Rivet Jacqueline, Mourah Samia, Murata Hideyuki, Mounier Nicolas, Pisonero Helena, Mongiat-Artus Pierre, Teillac Pierre, Calvo Fabien, Janin Anne, Dosquet Christine
Laboratoire de Pathologie and U728, INSERM, Université Paris 7, Hôpital Saint-Louis, AP-HP, and Institut Universitaire d'Hématologie, Paris, France.
Cancer. 2008 Jan 15;112(2):433-42. doi: 10.1002/cncr.23186.
Tumor angiogenesis is a dynamic process that plays a major role in cancer progression. Vascular endothelial growth factor (VEGF) and its receptors play a pivotal role in angiogenesis. The expression of VEGF and its receptors VEGFR-1 and VEGFR-2 in renal cell carcinoma (RCC) was investigated in the perspective of anti-VEGF treatments.
Total VEGF protein levels were quantified by enzyme-linked immunosorbent assay (ELISA) in tumor tissue samples from surgical specimens of 65 patients with clear cell RCC. At the cellular level the VEGF isoforms VEGFR-1 and VEGFR-2 mRNA were quantified by real-time quantitative reverse-transcriptase polymerase chain reaction (RT-PCR) in laser-microdissected tumoral epithelial as stromal cells and in corresponding normal tissue compartments. Colocalization of VEGF and VEGFR-1 proteins was studied by triple immunofluorescent labeling.
Protein VEGF in cytosolic extracts was significantly higher in tumoral than in nontumoral tissue (P< .0001). Event-free survival was significantly longer for patients with cytosolic VEGF lower than the cutoff (75th percentile of VEGF protein levels, P= .02). In laser-microdissected epithelial cells, VEGF(121) and VEGFR-1 mRNA expressions were higher in RCC than in corresponding nontumoral kidney (P= .007 and P= .002, respectively); they were also higher in stromal cells of RCC compared with nontumoral kidney (P= .02 and P= .003, respectively). There was no differential VEGFR-2 expression in epithelial or in stromal cells of tumoral or nontumoral kidney. By immunofluorescent labeling VEGF and VEGFR-1 colocalized on RCC tumor epithelial and stromal cells.

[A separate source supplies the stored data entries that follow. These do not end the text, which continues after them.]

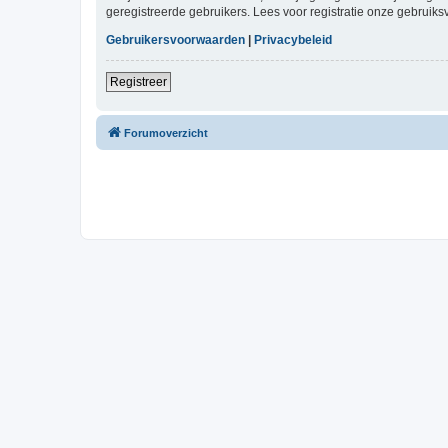
geregistreerde gebruikers. Lees voor registratie onze gebruiks
Gebruikersvoorwaarden
|
Privacybeleid
Registreer
Forumoverzicht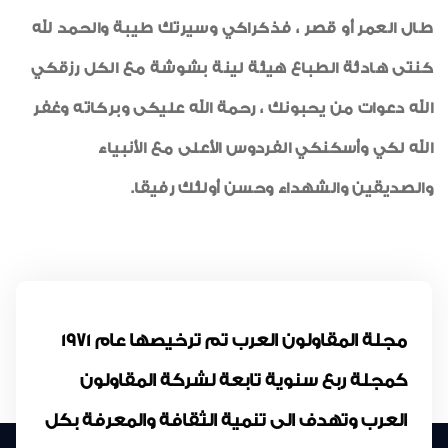
طال العمر أو قصر ، فذكراكي وسيرتك طيبة والحمد لله
كنتى هادئة الطباع هيئة لينة بشوشة مع الكل رزقكي
الله دعوات من يحبونك ، رحمة الله عليكى وبركاته وغفر
الله لكي وأسكنكي الفردوس الأعلى مع الأنبياء
والصديقين والشهداء وحسن أولئك رفيقا.
مجلة المقاولون العرب تم ترخيصها عام 1971
كمجلة ربع سنوية تابعة لشركة المقاولون
العرب وتهدف الى تنمية الثقافة والمعرفة بكل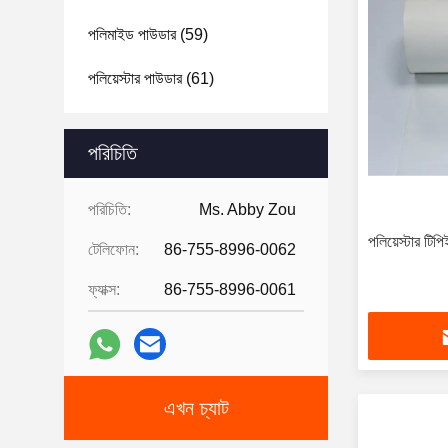
পলিমাইড পাউডার
(59)
পলিয়েস্টার পাউডার
(61)
গরম গলিত আঠালো টেপ
(99)
পরিচিতি
পিইটি ফিল্ম
(121)
পরিচিতি:
Ms. Abby Zou
পলিয়েস্টার টি
টেলিফোন:
86-755-8996-0062
ফ্যাক্স:
86-755-8996-0061
এখন চ্যাট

Combined laser microdissection and quantitative RT-PCR, as triple immunofluorescent labeling, underlined the preferential expression of the most soluble VEGF isoform, VEGF(121), and its receptor VEGFR-1, but not VEGFR-2, in epithelial and stromal cells of RCC.

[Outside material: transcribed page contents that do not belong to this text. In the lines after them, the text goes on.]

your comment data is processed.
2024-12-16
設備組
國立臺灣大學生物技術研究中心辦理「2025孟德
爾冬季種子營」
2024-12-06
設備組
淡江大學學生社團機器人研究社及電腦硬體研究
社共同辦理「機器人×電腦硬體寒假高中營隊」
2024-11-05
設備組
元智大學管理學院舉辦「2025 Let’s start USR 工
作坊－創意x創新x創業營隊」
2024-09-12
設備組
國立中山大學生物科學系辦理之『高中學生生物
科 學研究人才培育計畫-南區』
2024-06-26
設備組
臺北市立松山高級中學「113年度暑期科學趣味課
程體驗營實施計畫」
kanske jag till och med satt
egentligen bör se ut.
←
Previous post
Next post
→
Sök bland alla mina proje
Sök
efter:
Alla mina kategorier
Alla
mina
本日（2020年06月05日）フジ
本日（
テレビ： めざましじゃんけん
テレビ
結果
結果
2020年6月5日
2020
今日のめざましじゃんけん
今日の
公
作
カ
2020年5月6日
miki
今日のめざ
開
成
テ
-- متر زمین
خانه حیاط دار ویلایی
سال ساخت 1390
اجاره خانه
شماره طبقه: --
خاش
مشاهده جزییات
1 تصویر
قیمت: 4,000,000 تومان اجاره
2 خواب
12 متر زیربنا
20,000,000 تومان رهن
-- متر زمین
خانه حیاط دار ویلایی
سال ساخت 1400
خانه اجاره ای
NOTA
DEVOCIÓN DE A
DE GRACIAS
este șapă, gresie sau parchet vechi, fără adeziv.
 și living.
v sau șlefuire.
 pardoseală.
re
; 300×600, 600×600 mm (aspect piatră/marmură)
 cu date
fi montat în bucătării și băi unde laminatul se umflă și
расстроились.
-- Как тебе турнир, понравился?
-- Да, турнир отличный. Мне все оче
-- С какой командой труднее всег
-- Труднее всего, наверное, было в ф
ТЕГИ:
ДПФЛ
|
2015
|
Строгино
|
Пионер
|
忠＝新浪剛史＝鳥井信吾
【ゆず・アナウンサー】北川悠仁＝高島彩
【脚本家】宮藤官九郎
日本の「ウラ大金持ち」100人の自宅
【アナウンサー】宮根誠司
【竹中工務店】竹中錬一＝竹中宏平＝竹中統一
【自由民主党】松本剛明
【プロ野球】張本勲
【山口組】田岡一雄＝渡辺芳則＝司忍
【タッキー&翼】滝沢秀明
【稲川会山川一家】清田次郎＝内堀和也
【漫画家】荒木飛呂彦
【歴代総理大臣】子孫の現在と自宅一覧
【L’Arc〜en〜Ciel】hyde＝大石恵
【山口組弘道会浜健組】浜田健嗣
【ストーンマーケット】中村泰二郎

肿瘤血管生成是一个动态过程,在癌症进展中起主要作用。血管内皮生长因子(VEGF)及其受体在血管生成中起关键作用。从抗VEGF治疗的角度研究了VEGF及其受体VEGFR-1和VEGFR-2在肾细胞癌(RCC)中的表达。
通过酶联免疫吸附测定(ELISA)对65例透明细胞RCC手术标本的肿瘤组织样本中的总VEGF蛋白水平进行定量。在细胞水平上,通过实时定量逆转录聚合酶链反应(RT-PCR)对激光显微切割的肿瘤上皮细胞、基质细胞及相应正常组织区域中的VEGF亚型VEGFR-1和VEGFR-2 mRNA进行定量。通过三重免疫荧光标记研究VEGF和VEGFR-1蛋白的共定位。

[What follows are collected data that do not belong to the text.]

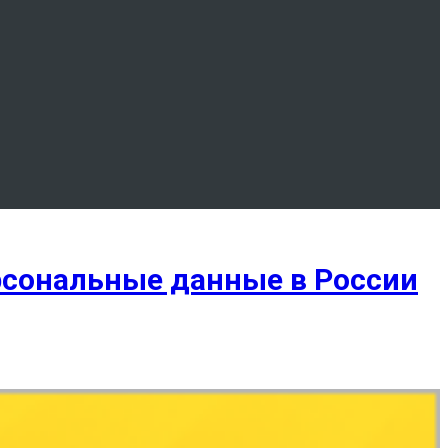
ерсональные данные в России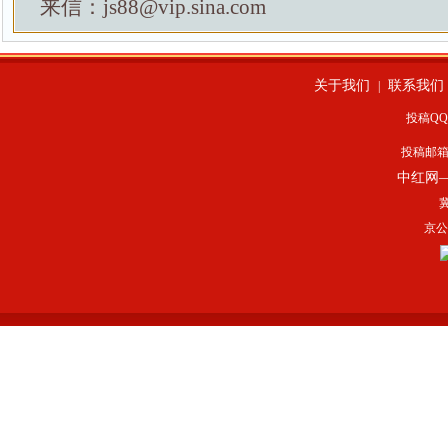
来信：js88@vip.sina.com
关于我们
联系我们
|
投稿QQ：
投稿邮
中红网
冀
京公网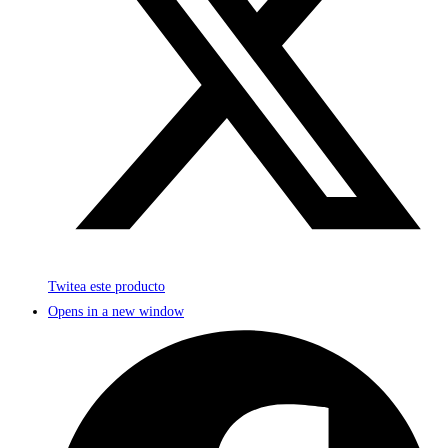
Twitea este producto
Opens in a new window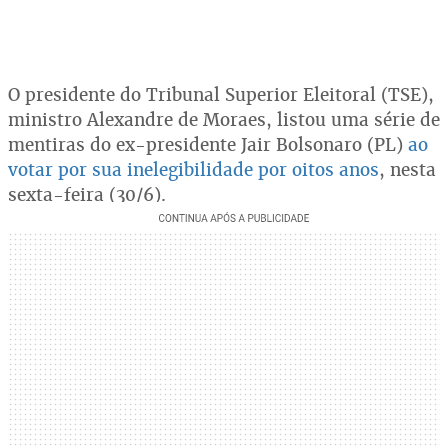
O presidente do Tribunal Superior Eleitoral (TSE),
ministro Alexandre de Moraes, listou uma série de
mentiras do ex-presidente Jair Bolsonaro (PL)
ao
votar por sua inelegibilidade por oitos anos
, nesta
sexta-feira (30/6).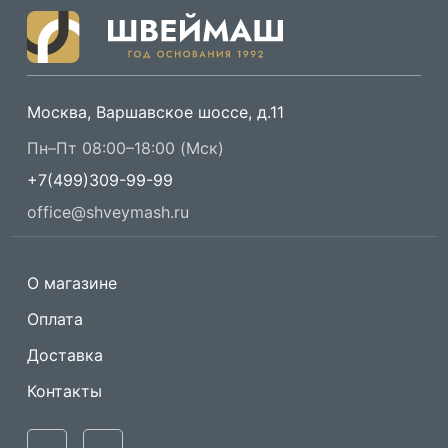
Москва, Варшавское шоссе, д.11
Пн–Пт 08:00–18:00 (Мск)
+7(499)309-99-99
office@shveymash.ru
О магазине
Оплата
Доставка
Контакты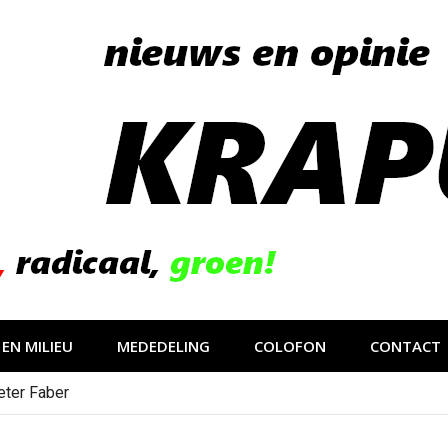
EN MILIEU
MEDEDELING
COLOFON
CONTACT
eter Faber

肿瘤组织胞质提取物中的蛋白VEGF显著高于非肿瘤组织(P<0.0001)。胞质VEGF低于临界值(VEGF蛋白水平的第75百分位数,P = 0.02)的患者无事件生存期显著更长。在激光显微切割的上皮细胞中,RCC中VEGF(121)和VEGFR-1 mRNA表达高于相应的非肿瘤性肾组织(分别为P = 0.007和P = 0.002);与非肿瘤性肾组织相比,RCC基质细胞中的表达也更高(分别为P = 0.图2和P = 0.003)。肿瘤或非肿瘤性肾的上皮或基质细胞中VEGFR-2表达无差异。通过免疫荧光标记,VEGF和VEGFR-1在RCC肿瘤上皮和基质细胞中共定位。
联合激光显微切割和定量RT-PCR以及三重免疫荧光标记,突显了最具可溶性的VEGF亚型VEGF(121)及其受体VEGFR-1而非VEGFR-2在RCC上皮和基质细胞中的优先表达。